Central Machinery 2hp Dust Collector

by Cian Perez

Up to this point, I've been using what was supposedly the most powerful shop-vac availaible at Home Depot for my dust collection duties: the Ridgid 6.5hp 16gallon leaf-blower combo unit. However, it wasn't really making all that much a difference when I attached this shop-vac to my Craftsman tablesaw. I had even outfitted my tablesaw with the accessory Craftsman tablesaw dust collector hook-up with a 2.5" port. This ridgid vac was truly powerful - it was just apparent that this wasn't its intended application.

Having a past stint as an air quality professional, I knew extended exposure to fine airborn dust was a silent killer, so I kept searching as I browsed around for other woodworking tips. I then caught word of this dust collector on the Woodnet forums. After reading about other users' experiences, I figured I needed to have one for my woodshop to reduce/eliminate the airborn dust generated by my woodworking tools.

I ordered my dust collector unit (Model no. 45378) from Harbor Freight's website on 1/3/03. I was able to view a status of "shipped" on Harbor Freight's order status webpage on 1/6/03. I received a postcard on 1/10/03 reaffirming that the dust collector was in fact shipped. The package appeared on my doorstep on 1/17/03. Fourteen days! Not too shabby.



The physical box arrived in near perfect form. This is very surprising since this baby is HEAVY (nearly 150 pounds). Most other owners have received a box that appears like it had gone through a civil war. Thank you UPS!
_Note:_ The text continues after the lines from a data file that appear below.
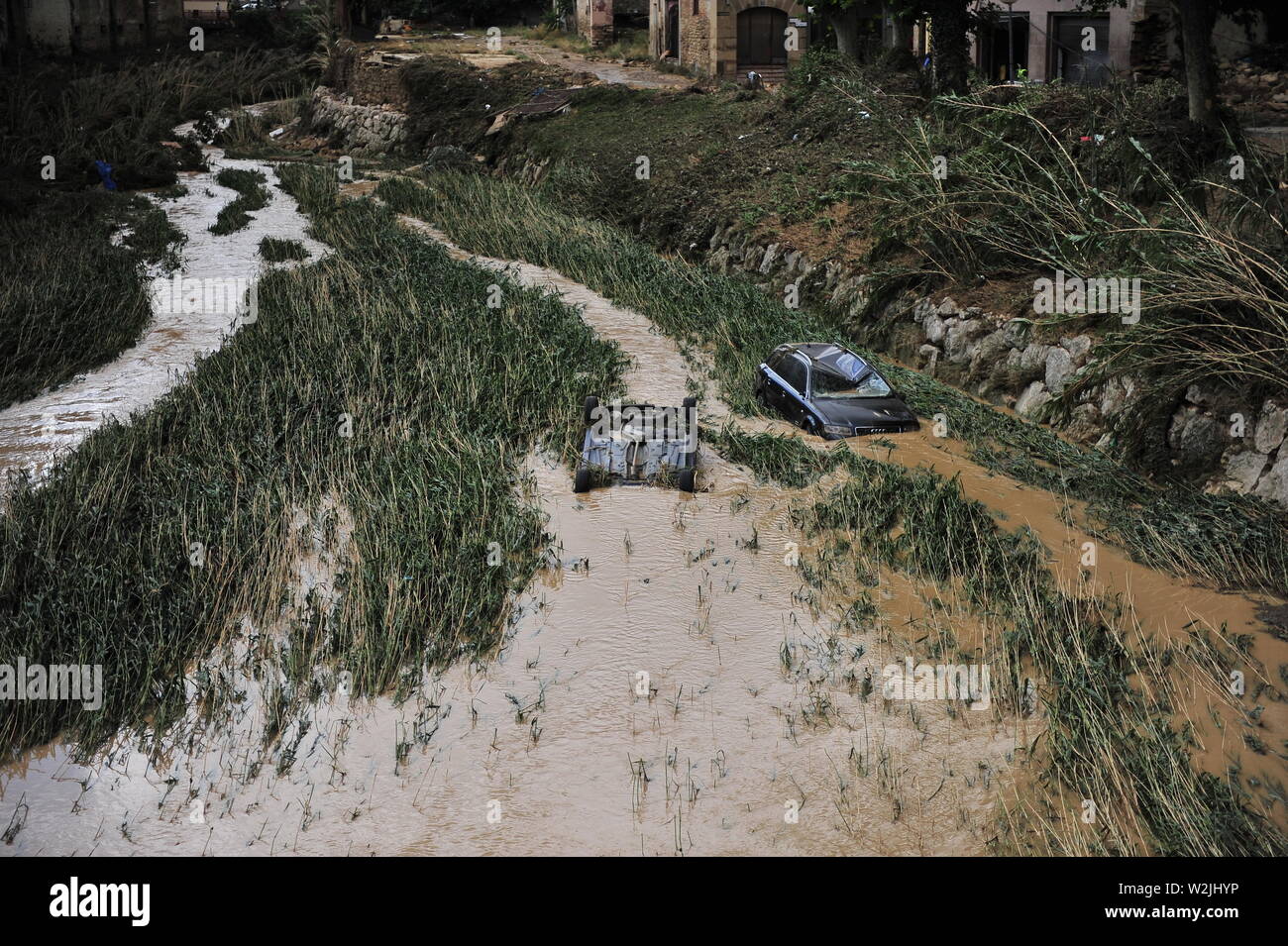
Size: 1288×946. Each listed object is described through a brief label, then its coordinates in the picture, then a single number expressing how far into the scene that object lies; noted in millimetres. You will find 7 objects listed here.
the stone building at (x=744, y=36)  36250
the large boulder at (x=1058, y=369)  15805
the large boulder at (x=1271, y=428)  12695
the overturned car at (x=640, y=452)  13539
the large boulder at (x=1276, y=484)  12414
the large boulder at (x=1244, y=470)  12844
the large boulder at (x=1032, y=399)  15992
Everything was intact. The styrofoam was slightly broken from the heavy motor moving around a bit, but nothing was damaged.


Here's all the components laid out on the shop floor. All the bolts and screws were in their respective packages.



I had already mounted all the casters to the platform. Here is a pic of the motor mount being afixed to the base.

Assembly Tip: The brass colored bolts are for the casters.

Assembly Tip: The installation diagram depicts using washers and nuts for all the bolts supplied. However, you'll quickly notice as you go along that there are not enough washers and nuts to go around. This is because the platform base and bag-ring have threaded holes and do not require washers and nuts on the backside.


The bag ring upright supports being bolted to the base.

Assembly Tip: When screwing the bolts into the base, be careful to not overtighten the bolts and accidentally stripping the threaded holes. I overtightened one bolt while mounting an upright to the base, and I felt that screw hole just starting to give way.


The bag-ring being bolted to the supports.

The motor, fan housing, and exhaust tube installed. Note the power switch directly on the motor housing.

In these profile views, you can see the included inlet Y-adapter which converts two 4" ports into one 5" port.

I never bothered opening/installing the oem 30 micon bags. Instead, due to the warnings and recommendations of others, I ordered these...



Model No. BC2-1V

Purty, ain't she?

Assembly Tip: After threading the band clamp through the belt loops of the bottom filter bag, I used small spring clamps to hold it in place on the bag-ring while I positioned and secured the band clamp. I can't see doing this any other way if you have to install the bags alone by yourself.

Assembly Tip: The bottom bag of the Penn State BC2-1V set will sit above the platform by about two inches. You can make up for this space by cutting up some of the packing styrofoam that the DC came in to fit underneath the bag and affixing to the base with double-backed tape.